23. This Court finds the punishment imposed by the Disciplinary Authority on the petitioner was harsh and disproportionate as the act of the negligence or carelessness of the petitioner which even does not amount to gross or grave misconduct. Particularly superannuation age of the petitioner is also over. I think it just, proper and reasonable to mould the punishment of withholding of two increments permanently with cumulative effect for a period of two years w.e.f. 19-7-1993.

24. Under these circumstances, this petition deserves to be allowed. Accordingly, this petition is allowed in part. The impugned order dated 19-7-1993 retiring the petitioner from service is quashed and set aside as the petitioner was to retire on superannuation age of 58 years on 30-11-1997 and the petitioner will be deemed to be in service continuously till 30-11-1997. The respondents are directed notionally to reinstate the petitioner from the date on which he was compulsorily retired from his service and treat him to continue in service till 30-11-1997. The petitioner is entitled to all consequential benefits and 50% of the back wages after deducting amount of withholding of two increments with cumulative effect for a period of two years. The respondents are further directed to refix the retirement benefits on the basis of continuous service of the petitioner till 30-11-1997 and calculate all consequential benefits including back wages as aforesaid and pay the same to the petitioner within a period of three months from the date of production of a certified copy of this order.

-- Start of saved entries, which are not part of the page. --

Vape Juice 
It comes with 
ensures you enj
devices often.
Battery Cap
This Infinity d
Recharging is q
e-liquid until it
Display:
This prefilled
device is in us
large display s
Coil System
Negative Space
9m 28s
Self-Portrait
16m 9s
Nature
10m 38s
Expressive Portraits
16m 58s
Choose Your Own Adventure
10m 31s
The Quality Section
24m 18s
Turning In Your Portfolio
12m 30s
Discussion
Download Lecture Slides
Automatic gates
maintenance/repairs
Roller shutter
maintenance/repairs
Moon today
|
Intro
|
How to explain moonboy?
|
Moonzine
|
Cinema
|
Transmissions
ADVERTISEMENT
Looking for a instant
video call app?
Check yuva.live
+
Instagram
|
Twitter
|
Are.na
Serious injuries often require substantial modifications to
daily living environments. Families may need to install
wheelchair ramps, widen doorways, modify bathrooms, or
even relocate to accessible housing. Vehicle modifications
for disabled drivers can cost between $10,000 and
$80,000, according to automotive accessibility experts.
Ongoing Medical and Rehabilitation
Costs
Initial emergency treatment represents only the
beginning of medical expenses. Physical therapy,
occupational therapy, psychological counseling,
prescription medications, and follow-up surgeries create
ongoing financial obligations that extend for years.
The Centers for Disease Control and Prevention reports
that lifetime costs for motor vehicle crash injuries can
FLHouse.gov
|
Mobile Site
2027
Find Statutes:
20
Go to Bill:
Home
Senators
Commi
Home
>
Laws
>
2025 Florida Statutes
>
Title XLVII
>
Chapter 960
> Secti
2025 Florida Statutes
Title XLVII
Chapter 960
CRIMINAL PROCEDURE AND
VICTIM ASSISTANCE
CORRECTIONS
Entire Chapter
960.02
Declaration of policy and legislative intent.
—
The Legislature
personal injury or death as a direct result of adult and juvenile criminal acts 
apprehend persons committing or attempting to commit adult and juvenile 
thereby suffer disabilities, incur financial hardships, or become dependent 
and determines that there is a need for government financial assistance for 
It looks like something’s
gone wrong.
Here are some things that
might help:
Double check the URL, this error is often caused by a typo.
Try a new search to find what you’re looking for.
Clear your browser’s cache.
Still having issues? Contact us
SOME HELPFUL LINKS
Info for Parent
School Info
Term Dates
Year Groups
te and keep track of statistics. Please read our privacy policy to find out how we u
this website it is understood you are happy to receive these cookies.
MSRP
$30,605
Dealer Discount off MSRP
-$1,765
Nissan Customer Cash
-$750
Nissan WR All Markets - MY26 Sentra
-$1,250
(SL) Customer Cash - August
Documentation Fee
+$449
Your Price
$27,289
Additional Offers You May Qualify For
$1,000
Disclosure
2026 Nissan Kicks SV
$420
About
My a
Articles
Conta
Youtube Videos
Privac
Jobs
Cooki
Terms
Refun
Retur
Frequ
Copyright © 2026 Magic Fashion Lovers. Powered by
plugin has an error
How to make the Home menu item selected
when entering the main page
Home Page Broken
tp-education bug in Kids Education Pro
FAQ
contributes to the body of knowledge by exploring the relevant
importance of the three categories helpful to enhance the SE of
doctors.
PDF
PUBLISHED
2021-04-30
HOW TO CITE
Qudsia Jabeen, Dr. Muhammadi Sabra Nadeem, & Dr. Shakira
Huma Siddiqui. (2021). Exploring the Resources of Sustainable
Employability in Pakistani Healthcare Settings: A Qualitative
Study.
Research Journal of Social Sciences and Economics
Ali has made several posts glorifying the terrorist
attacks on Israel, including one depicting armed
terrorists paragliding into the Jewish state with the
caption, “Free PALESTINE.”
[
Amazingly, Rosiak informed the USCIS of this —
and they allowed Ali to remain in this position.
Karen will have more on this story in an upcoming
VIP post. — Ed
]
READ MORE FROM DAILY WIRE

25. By this Court the petitioner was directed to vacate the residential quarter allotted to him vide order dated 22-12-1999. The respondents are directed to calculate and deduct the amount of usual rent of the residential quarter allotted to the petitioner as he was permitted to reside in the quarter by the order of this Court, for the period for which the petitioner retained the government residential quarter i.e. from date 19-7-1993 to the date on which he vacated the residential quarter. Rule is made absolute to the aforesaid extent, with no order as to costs.